Heady times, then, but what of 2006? Surely this will be the year that commodities prices finally come off the boil and, even if they don't, creeping cost pressures across the mining industry conspire to dent profits and share prices.

It is still worth betting against this armageddon scenario, for a number of important reasons.

Global stockpiles of metals and minerals continue to be at historic lows. There is no reason to expect a sharp slowdown in China and every reason to think that infrastructure investment in other emerging markets - particularly India and eastern Europe - might accelerate in 2006, further fuelling demand. Meanwhile, because cash returns to shareholders were boosted so much last year, investment in new mines continues at a level that seems unlikely to match rising demand from these global economic powerhouses.

Also, most analysts factor in much lower commodities prices than currently prevail when setting estimates for mining company profits this year and beyond, so the year is set to be characterised again by above-forecast results and increased dividends. This gives the leeway that will be necessary to companies faced with undeniable wage inflation and the shortages of plant and equipment that have been driving up the costs of extraction.

There are six mining stocks in the FTSE 100 now, and all of them were chased higher by optimistic investors yesterday. The best performer was the newest addition, Kazakhmys, which is one of The Independent's tips for 2006. It mines copper in Kazakhstan, a former Soviet republic sandwiched between Russia and China and with an increasingly prominent role in supplying the region with commodities.
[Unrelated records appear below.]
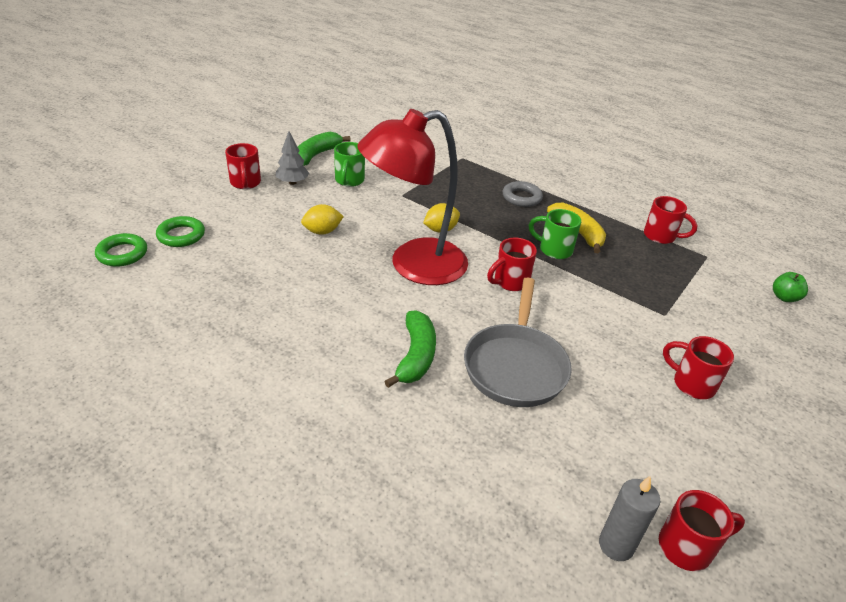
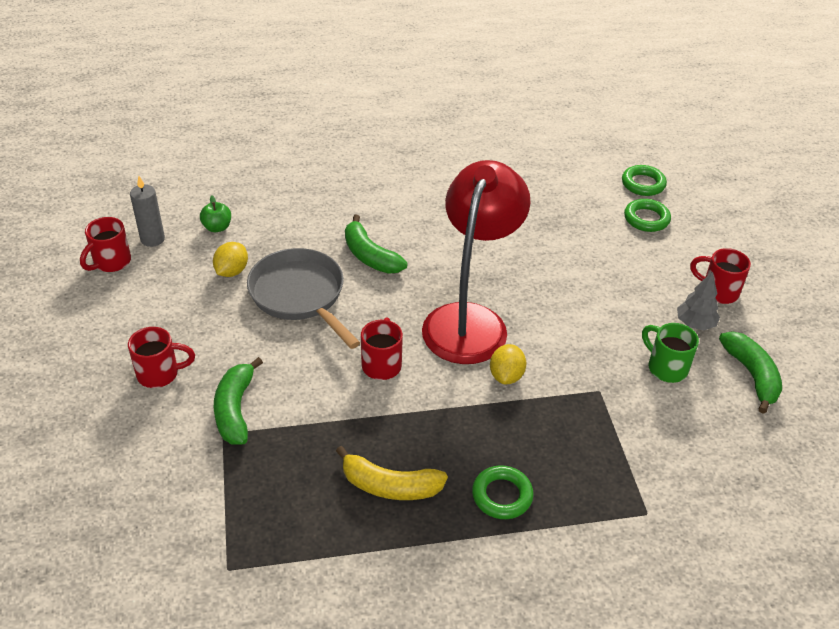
camera: 135 degrees right, 5 degrees up
yellow lemon [301,204,344,235] -> yellow lemon moved to [213,242,248,277]
grey ring [503,181,543,207] -> green ring [472,465,534,519]
green mug [529,209,581,259] -> none
red mug [644,196,697,244] -> none
green apple [773,272,808,302] -> green apple moved to [200,196,231,232]
none -> green banana [214,357,263,444]

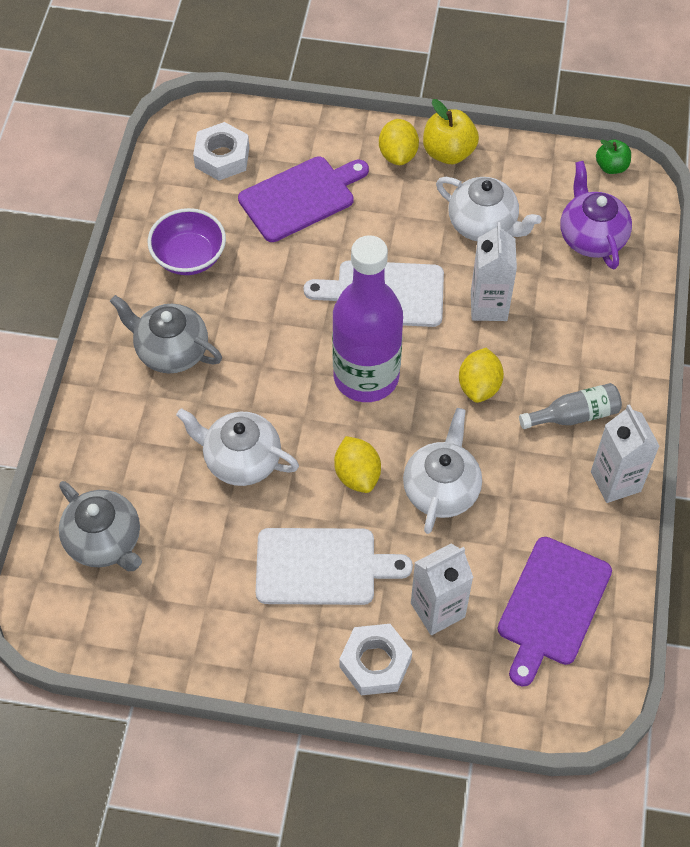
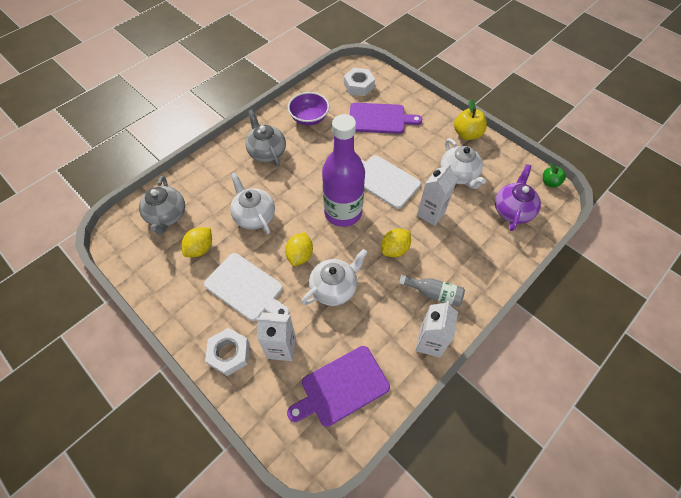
camera: 35 degrees right, 0 degrees up
yellow lemon [379,119,419,165] -> yellow lemon moved to [181,227,212,257]

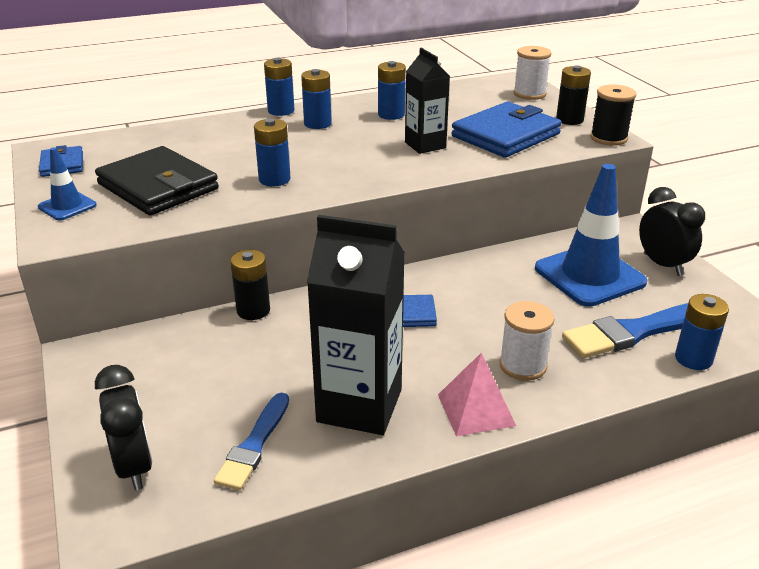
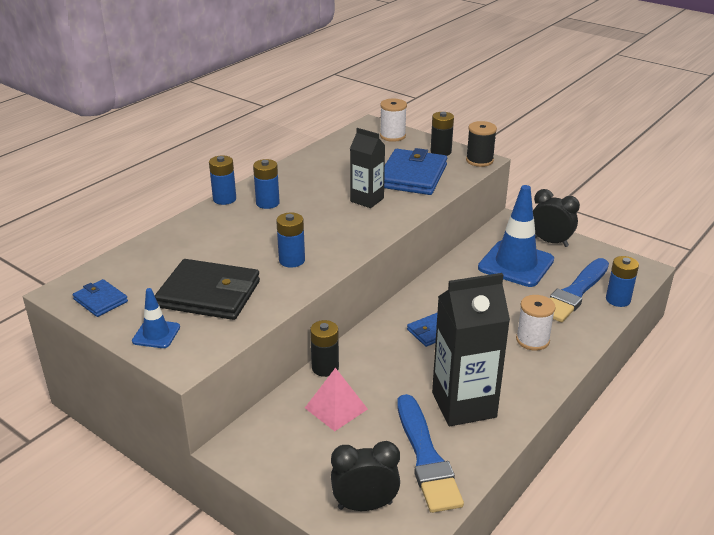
camera: 30 degrees left, 0 degrees up
black clock [95,365,152,490] -> black clock turned 45 degrees counterclockwise [331,441,400,511]
blue brush [214,393,289,490] -> blue brush [397,394,464,513], size x1.56
blue battery [378,61,406,120] -> none
pink pyramid [438,353,516,437] -> pink pyramid moved to [305,368,368,431]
The stock was underpriced at flotation and there are plans to dramatically increased production.

Xstrata has the advantage of a big exposure to coal, which looks set to be a lucrative product this year, but it also harbours ambitions to turn itself into a major global player through acquisitions and might bid too much. On balance, it is a hold, as is Antofagasta, a Chilean copper miner which could succumb to a takeover bid this year.

Of the big three, Anglo American is the most expensive on a multiple of projected earnings but does have a higher dividend than Rio Tinto, and could outperform. Our favourite of the trio is BHP Billiton, which has the most diverse portfolio of assets and is the only one with oil and gas exposure. Buy.

Seek out exploration companies that are poised to start producing

Ask any mining sector specialist in the City if 2006 will be another great year for the little exploration companies which have flocked to AIM, or whether it will be the year when the chickens finally come home to roost and you will get the same answer: both.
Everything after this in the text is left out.